● Rows:
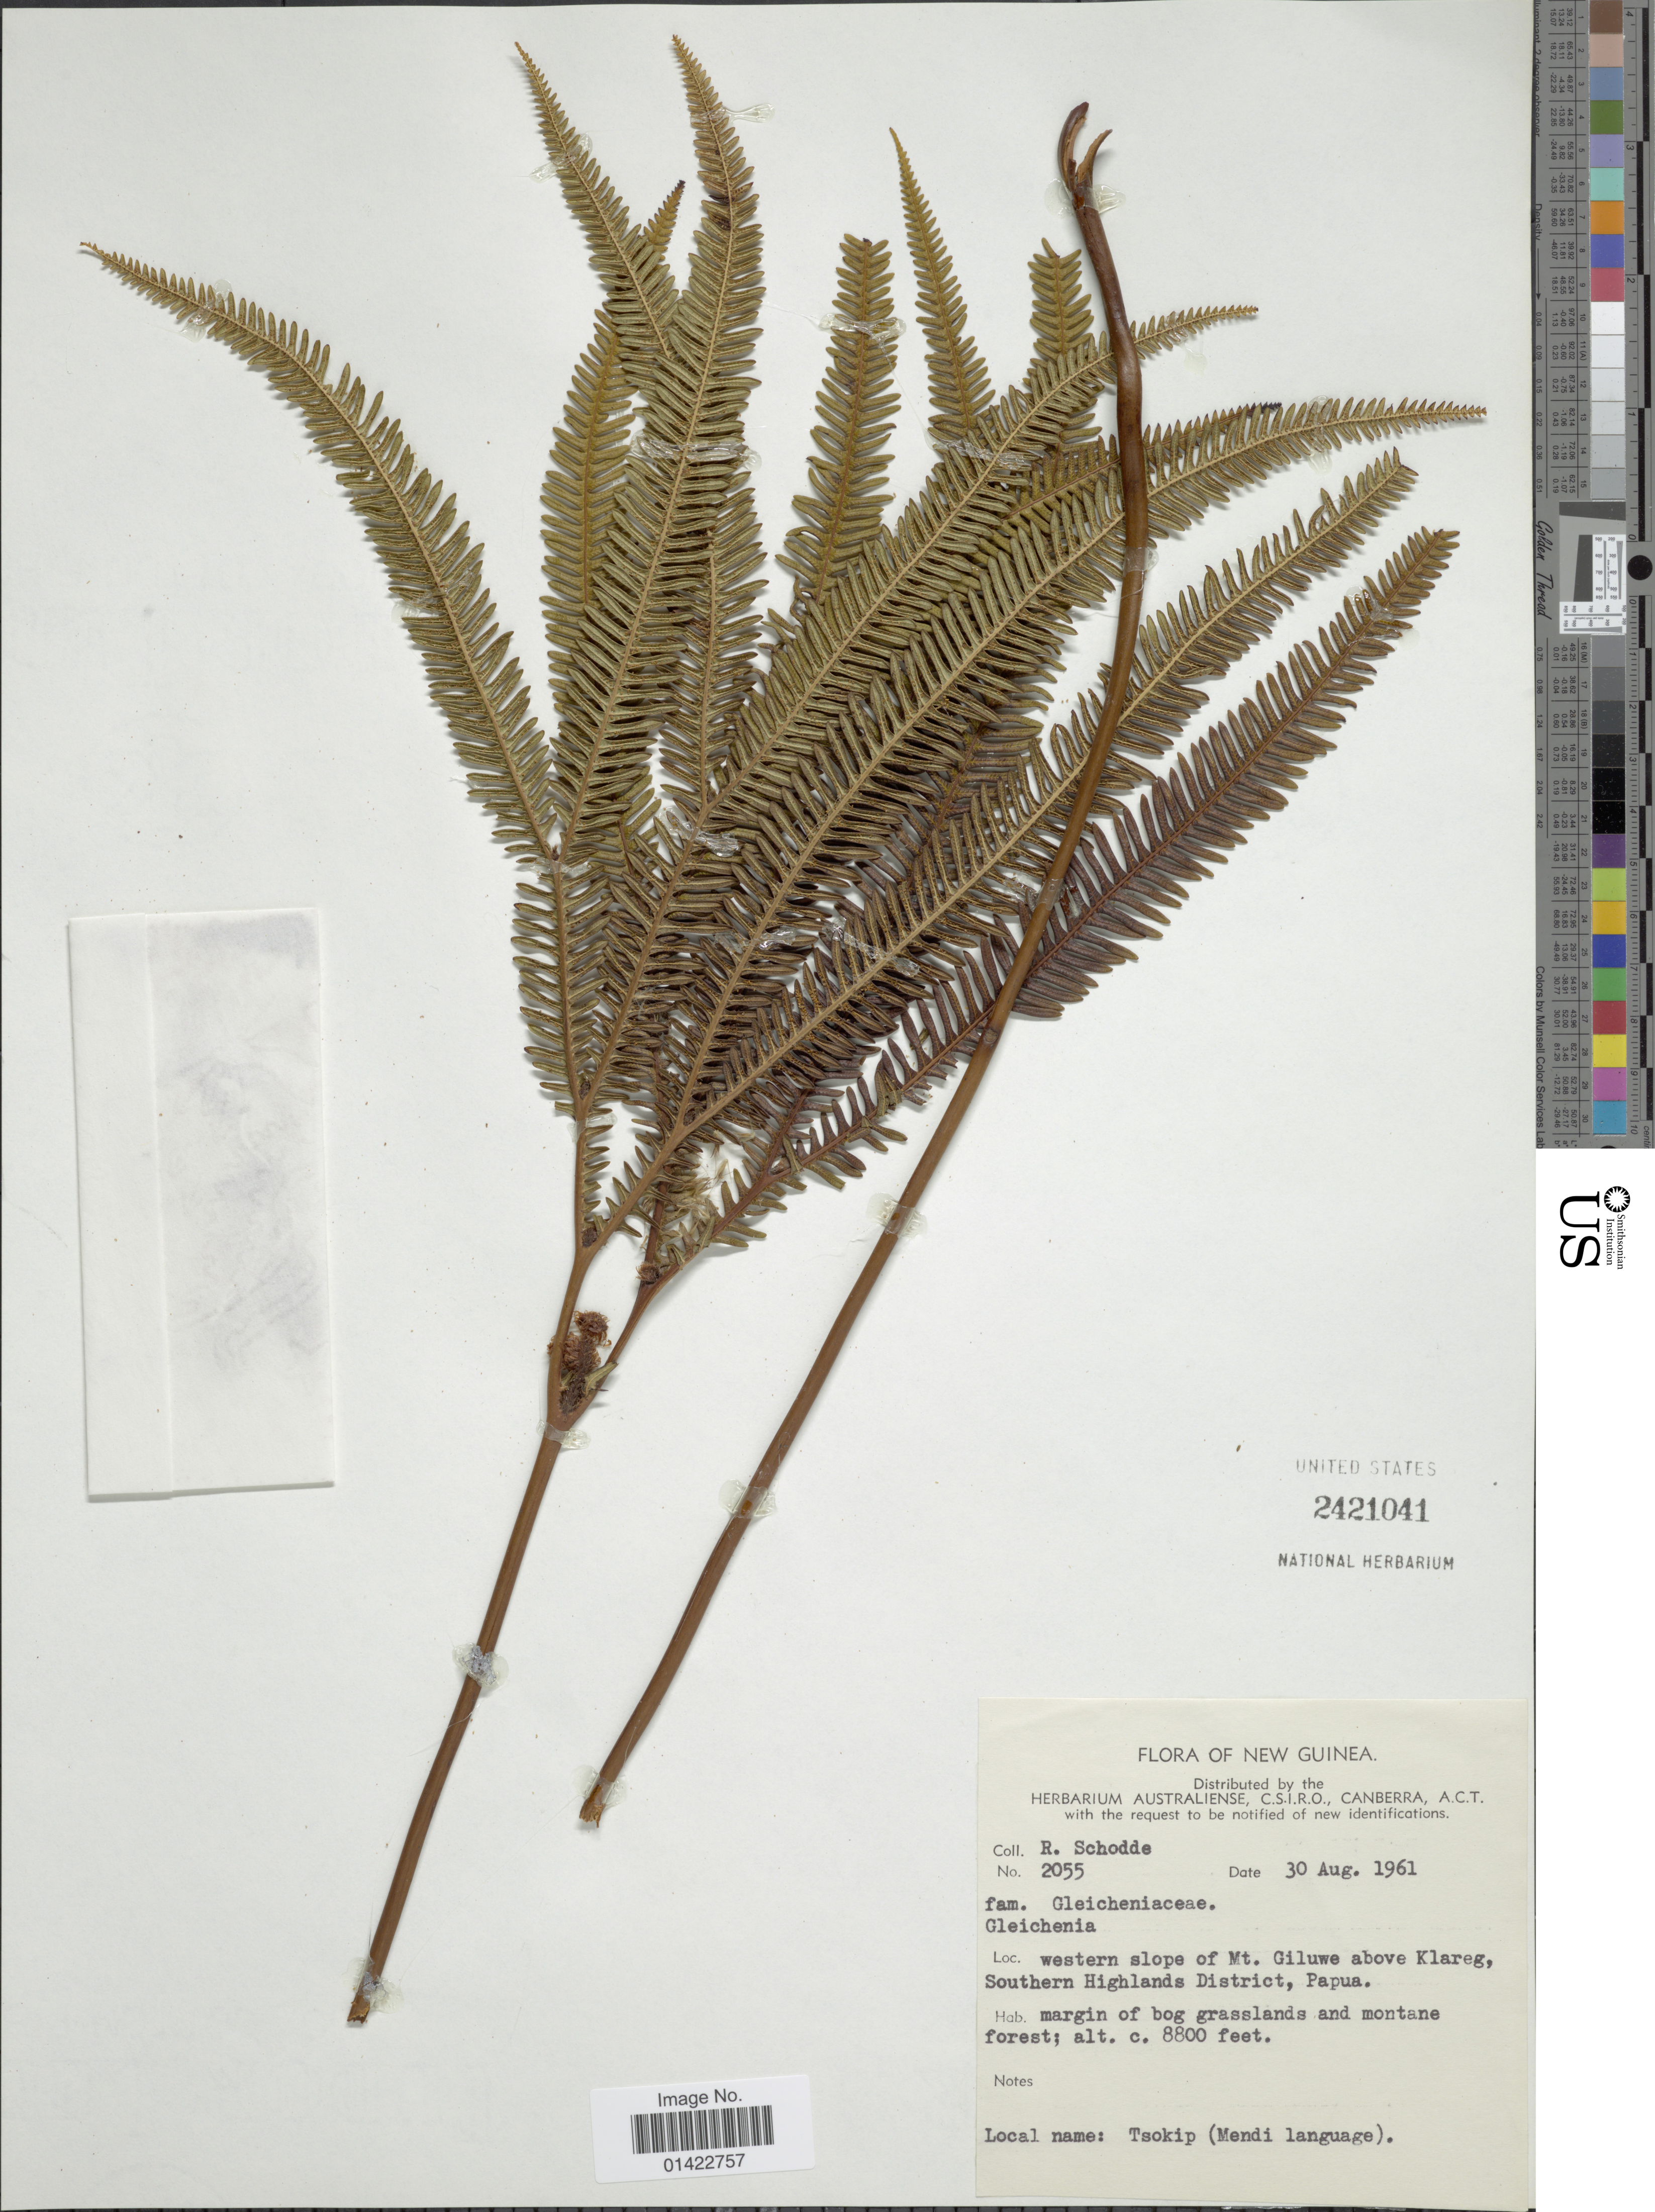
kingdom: Plantae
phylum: Tracheophyta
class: Polypodiopsida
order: Gleicheniales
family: Gleicheniaceae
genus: Sticherus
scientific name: Sticherus sp.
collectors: R. Schodde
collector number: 2055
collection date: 1961-08-30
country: Papua New Guinea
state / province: Southern Highlands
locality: Western slope of Mt. Giluwe above Klareg, Southern Highlands District.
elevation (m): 2682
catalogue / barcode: US 2421041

● Written problem:
Can you lay out the entries above as a Markdown table with the columns Row and Entry line? Start with the line that contains "phylum: Tracheophyta", go on through the last line of the entries, number each row, and leave out any blank lines.

● Solution to the problem:
| Row | Entry line |
|---|---|
| 1 | phylum: Tracheophyta |
| 2 | class: Polypodiopsida |
| 3 | order: Gleicheniales |
| 4 | family: Gleicheniaceae |
| 5 | genus: Sticherus |
| 6 | scientific name: Sticherus sp. |
| 7 | collectors: R. Schodde |
| 8 | collector number: 2055 |
| 9 | collection date: 1961-08-30 |
| 10 | country: Papua New Guinea |
| 11 | state / province: Southern Highlands |
| 12 | locality: Western slope of Mt. Giluwe above Klareg, Southern Highlands District. |
| 13 | elevation (m): 2682 |
| 14 | catalogue / barcode: US 2421041 |